UF icon Tim Tebow shares Father’s Day tribute with Gator Nation

Former Florida QB Tim Tebow’s father instilled in his youngest son a passion for the Gator Nation

With Father’s Day on Sunday, Tebow delivered a video message to his legion of University of Florida fans thanking Bob Tebow for his love, support and guidance.

“I can tell, my Dad is my biggest hero, my biggest role model, the greatest leader in my life, someone that has put everybody around him, their needs, as more important than his own,” Tebow said. “What he would want to do, I would want to do. The University of Florida has been such a big part of our life. Being a Gator was something that has been part of my life, since literally my first images, because it was something my mom and dad love. Because they did, I did.

“I think that’s what made my time at Florida so special; it was more than a game. It was sort of way of life.”

Gator Nation is indebted to Bob Tebow, too.

Bob Tebow met Tim’s mother, Pam, at college in Gainesville. Tim’s January 2006 arrival on campus would set an unprecedented course for the Florida football program.

During Tebow’s four seasons, the Gators won 2006 and 2008 national titles, while Tebow won the 2007 Heisman Trophy, set the SEC record with 145 touchdowns (88 passing, 57 rushing) and innumerable UF records, including 482 passing yards during his final game, the 2010 Sugar Bowl.

The elder Tebow was at his son’s side for much of the ride. When Tim Tebow was an early enrollee during 2006 spring practice, his father even was out on the practice field and at times in the huddle with the offense and coach Urban Meyer.

Tebow soon would thrive as a first-year freshman, becoming a key component of the 2006 team as a change-of-pace quarterback to senior who was virtually impossible to stop short-yardage situations.

Given the full reins of Meyer’s team in 2007, Tebow accounted for 51 touchdowns to become the Gators’ third quarterback to win college football top individual award, joining former Heisman winners Steve Spurrier and Danny Wuerffel.

In 2008, Tebow led arguably the program’s greatest team to UF’s third overall national championship.

Tebow, 33, recently reunited with Meyer with the Jacksonsville Jaguars, not far from the farm outside of Jacksonville where Bob and Pam Tebow raised their children. The family’s patriarch spent ample time abroad and founded an orphanage in 1992 as part of missionary work in the Philippines.

The Tebows were in the Philippines in 1987 when Pam contracted amoebic dysentery, the leading cause of death in the country, while pregnant with Tim, the couple’s fifth child, leading to them considered an abortion.

Tim Tebow soon was born in the Filipino town of Makati and has performed his share of missionary work in the distant archipelago.

“Dad would be gone for part of the year and fly by and be exhausted and still would never miss a game,” Tebow said on the video.

Bob Tebow has struggled with his health in recent years.

In 2016, the Tebows revealed he had been diagnosed with Parkinson’s disease.

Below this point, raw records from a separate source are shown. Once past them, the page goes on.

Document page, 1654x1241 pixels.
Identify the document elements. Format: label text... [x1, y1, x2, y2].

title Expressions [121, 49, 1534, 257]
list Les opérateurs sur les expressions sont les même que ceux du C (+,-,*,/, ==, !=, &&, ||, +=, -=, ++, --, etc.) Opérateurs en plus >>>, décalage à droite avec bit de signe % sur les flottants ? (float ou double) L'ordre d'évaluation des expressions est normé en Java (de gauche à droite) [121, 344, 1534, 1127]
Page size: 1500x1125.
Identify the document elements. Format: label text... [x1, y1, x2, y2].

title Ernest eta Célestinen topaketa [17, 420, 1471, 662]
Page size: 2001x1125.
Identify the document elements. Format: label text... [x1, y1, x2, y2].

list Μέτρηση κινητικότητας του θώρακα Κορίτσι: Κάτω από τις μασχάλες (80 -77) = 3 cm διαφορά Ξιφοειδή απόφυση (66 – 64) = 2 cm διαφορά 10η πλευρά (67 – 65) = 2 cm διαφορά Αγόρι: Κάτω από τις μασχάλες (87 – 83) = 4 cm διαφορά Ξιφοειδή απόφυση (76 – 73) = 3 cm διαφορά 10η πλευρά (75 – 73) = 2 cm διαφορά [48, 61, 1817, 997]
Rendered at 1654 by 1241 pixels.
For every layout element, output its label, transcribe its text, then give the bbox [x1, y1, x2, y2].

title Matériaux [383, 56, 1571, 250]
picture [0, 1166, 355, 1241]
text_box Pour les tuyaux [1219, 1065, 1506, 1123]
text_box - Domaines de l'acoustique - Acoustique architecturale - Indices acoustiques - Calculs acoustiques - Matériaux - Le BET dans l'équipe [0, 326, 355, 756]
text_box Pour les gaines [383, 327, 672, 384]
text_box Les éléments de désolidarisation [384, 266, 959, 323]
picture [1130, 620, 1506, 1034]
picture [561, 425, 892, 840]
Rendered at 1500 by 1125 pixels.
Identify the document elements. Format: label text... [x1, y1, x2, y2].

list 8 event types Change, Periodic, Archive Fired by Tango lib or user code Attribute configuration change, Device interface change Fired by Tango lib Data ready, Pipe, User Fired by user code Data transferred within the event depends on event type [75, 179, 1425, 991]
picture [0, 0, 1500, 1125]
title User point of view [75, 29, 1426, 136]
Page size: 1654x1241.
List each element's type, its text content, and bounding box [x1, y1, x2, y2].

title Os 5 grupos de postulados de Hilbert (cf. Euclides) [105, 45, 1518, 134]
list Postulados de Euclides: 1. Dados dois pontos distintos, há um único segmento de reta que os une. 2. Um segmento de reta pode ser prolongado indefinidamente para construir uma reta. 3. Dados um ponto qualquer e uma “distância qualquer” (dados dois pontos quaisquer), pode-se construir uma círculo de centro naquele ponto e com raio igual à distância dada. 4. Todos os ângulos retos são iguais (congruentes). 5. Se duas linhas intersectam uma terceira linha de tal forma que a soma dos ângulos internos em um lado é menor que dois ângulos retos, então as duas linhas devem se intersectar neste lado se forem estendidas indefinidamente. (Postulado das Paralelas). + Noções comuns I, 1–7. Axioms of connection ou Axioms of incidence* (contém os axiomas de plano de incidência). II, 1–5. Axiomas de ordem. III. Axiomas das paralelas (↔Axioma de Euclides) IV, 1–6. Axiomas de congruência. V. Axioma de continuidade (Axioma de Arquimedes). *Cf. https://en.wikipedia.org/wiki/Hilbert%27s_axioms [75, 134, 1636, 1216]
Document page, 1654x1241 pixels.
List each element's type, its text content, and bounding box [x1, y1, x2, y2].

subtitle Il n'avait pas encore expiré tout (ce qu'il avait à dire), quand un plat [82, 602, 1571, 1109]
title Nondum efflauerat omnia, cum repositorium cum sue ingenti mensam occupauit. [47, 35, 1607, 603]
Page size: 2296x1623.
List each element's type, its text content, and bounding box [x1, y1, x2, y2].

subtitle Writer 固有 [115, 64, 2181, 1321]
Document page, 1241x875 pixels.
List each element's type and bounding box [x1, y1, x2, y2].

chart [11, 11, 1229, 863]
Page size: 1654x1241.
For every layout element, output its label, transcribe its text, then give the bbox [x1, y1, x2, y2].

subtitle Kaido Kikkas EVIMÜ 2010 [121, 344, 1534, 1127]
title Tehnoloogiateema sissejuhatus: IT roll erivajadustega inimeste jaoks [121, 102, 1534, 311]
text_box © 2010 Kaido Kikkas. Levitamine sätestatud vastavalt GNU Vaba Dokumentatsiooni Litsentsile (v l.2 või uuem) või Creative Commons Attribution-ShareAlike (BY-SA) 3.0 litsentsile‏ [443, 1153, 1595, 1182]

A Facebook post in April 2020 shows Bob, Pam and Tim Tebow each holding one of Tim’s dogs.

Bob Tebow remains as important in his son’s life than ever, his impact on Tim Tebow going well beyond the football field.

“You don’t want to make sports the be all, end all because it’s not,” Tebow said. “What I love even more than what a game could ever give me is the relationships. The relationships with my family and today the relationships that we get to celebrate, and that most importantly is with my dad.

“To this day I call him to ask his advice. I call him to get wisdom. I call him to seek counsel because I still want to make him proud. I still want to honor him.”

Tebow became visibly emotional and a bit choked up as he concluded the nearly two-minute video with this, “I think that was pretty cool when I was at Florida, having him have the chance to watch me play. Hopefully, I honored him with that.”